I definitely don't think crypto is in any way "better" as an investment (you can look at my other comments here), but I definitely think the destruction as misery caused by traditional finance was so much higher.
Crypto is extremely speculative and risky and everyone knows it.
Housing on the other hand, get extremely favorable regulation that's unjustified in my opinion. You got the Fed buying mortgage backed securities.
In my view, what is going on in traditional finance is morally wrong much more than in crypto.

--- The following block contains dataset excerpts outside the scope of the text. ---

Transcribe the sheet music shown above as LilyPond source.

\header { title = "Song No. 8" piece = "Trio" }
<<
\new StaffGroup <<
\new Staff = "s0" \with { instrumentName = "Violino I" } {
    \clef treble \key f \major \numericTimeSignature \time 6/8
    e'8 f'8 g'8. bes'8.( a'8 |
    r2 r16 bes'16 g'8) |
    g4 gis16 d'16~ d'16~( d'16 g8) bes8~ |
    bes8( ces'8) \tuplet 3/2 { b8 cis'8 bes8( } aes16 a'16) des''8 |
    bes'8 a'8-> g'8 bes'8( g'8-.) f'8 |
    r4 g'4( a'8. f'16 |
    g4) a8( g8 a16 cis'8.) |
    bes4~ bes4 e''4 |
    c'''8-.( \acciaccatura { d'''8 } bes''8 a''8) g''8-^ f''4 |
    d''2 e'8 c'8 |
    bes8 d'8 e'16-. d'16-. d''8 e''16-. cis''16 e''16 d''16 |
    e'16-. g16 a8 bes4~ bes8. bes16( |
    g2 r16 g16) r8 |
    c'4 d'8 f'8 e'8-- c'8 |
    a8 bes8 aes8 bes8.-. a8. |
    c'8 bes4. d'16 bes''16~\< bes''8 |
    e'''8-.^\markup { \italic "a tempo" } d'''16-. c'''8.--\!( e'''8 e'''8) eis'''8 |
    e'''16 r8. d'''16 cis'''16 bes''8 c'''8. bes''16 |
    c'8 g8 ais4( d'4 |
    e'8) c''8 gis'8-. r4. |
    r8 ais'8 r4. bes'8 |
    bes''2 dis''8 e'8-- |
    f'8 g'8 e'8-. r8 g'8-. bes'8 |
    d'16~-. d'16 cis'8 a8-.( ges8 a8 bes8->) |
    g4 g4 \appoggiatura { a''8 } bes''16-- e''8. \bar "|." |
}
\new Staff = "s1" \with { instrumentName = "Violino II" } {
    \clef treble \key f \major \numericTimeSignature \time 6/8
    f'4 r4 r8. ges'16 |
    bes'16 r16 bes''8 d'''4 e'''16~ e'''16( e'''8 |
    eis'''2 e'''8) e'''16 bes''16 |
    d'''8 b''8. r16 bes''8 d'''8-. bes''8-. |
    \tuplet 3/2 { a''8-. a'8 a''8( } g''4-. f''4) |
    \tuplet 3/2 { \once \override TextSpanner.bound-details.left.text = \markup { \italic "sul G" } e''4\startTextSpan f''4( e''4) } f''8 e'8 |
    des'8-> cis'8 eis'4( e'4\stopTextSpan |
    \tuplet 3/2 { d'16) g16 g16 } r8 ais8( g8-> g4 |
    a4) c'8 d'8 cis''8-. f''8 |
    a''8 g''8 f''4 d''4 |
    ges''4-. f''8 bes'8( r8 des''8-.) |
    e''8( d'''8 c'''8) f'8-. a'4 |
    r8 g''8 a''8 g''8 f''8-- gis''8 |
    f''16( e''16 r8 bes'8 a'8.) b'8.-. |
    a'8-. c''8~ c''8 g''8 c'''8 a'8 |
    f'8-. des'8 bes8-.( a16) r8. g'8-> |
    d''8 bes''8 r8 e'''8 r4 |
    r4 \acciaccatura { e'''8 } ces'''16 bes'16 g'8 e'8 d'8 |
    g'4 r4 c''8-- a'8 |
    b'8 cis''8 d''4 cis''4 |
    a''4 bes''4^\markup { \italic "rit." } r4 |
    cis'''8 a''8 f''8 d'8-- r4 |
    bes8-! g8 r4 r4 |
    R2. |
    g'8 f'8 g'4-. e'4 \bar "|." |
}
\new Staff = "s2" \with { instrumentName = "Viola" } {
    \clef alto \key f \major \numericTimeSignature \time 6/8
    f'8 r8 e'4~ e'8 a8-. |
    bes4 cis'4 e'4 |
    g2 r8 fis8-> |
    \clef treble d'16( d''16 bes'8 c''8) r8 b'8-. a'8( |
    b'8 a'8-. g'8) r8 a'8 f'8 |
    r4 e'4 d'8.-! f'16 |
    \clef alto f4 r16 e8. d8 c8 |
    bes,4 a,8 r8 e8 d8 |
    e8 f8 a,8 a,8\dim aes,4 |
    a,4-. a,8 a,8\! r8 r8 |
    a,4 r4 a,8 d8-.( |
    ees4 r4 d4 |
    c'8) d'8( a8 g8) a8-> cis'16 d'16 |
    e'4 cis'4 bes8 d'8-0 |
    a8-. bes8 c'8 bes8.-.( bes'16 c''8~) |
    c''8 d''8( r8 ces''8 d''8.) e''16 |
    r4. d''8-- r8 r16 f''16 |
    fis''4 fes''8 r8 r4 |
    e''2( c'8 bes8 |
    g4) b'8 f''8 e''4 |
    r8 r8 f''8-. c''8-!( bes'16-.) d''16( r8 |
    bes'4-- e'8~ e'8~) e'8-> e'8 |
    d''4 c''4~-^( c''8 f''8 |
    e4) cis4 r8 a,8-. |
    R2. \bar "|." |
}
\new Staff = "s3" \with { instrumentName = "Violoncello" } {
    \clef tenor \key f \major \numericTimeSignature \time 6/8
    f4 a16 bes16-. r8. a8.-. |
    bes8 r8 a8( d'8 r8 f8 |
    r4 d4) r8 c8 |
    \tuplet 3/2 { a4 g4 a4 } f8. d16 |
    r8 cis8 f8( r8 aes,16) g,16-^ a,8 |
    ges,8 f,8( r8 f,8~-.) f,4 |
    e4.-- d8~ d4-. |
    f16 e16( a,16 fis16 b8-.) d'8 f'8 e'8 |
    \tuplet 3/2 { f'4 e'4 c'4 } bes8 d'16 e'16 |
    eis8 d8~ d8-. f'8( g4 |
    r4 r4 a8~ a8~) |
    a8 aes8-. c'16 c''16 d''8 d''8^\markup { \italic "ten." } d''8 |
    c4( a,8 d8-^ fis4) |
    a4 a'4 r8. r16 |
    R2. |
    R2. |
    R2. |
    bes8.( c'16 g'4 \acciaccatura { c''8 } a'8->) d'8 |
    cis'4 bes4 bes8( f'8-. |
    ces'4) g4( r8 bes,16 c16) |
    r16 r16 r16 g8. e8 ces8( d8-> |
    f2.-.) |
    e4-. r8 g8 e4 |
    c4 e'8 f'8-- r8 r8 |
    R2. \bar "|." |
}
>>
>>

Unlike crypto were the bubble doesn't effect me, I need to work and pay higher rent and my freedom is restricted as a direct consequences of the evils of traditional finance wether I'm participating in their bubble directly or not.
Many of the things you call "safeguards" of traditional finance are greater evils than nothing at all. Especially safeguards of collateralization, like mortgage.
(And don't get me wrong - I'm very capitalistic in my world view. You can just hardly call capitalism the way the Fed and mortgage dealers acted, and central banking is the bane of modern capitalism).
Yeah but the collapse of those exchanges drove down the price of the coins. Even if its your keys and your coins those coins become worth less money than they were before.
If u look at the past decade, the real coins survive. Its the venture backed ponzis that die..
Basically no exchange should be holding enough to cause a collapse of the coin. With bitcoin this will never happen, there was multiple collapses at times where liquidity & ramps were non existent.. and bitcoin still survived to go up multiples.
I think it is the last item that motivates the rich folks desire for a store of value that doesn't rest on providing funds for the rest of society to borrow. The rich would keep their wealth out of circulation while the society withers due to lack of investment in the work and inventions of that society.
It's your keys, and your coins, and most importantly your initial and continuous due diligence... and not just on the asset itself, but on the possible motivations of any asset holder with a sufficient stake to meaningfully affect the price.
If you store your funds in a secure wallet, you will not be able to FOMO in recklessly on shitcoins hoping for a 10-bagger, the facilitation of which is the raison d'etre for most crypto exchanges.
People don't want to buy and hodl, they want to get rich. There's no Benjamin Graham for crypto because crypto has no fundamentals, no underlying value to go long on. The best any crypto advisor can do is to warn you when to hit the ejector seat button.
Coinbase, which happen to be a Y Combinator unicorn, is saying they're totally fine. Credit where it's due: Coinbase never ever dealt with Tether/USDT. They say the $42 billion of USDC they minted are all backed and that all the clients' assets on their site (USDC/coins/EUR/USD/etc.) are all backed 1:1.
I hope Coinbase is and stays an honest (and regulated) player in that crazy space:
creating 20,000 new currencies isnt really an economy, or rather its a purely entertainment based economy like Las Vegas or Macau. Those things I guess are valuable but is this the best use of our computing power and our Human Resources?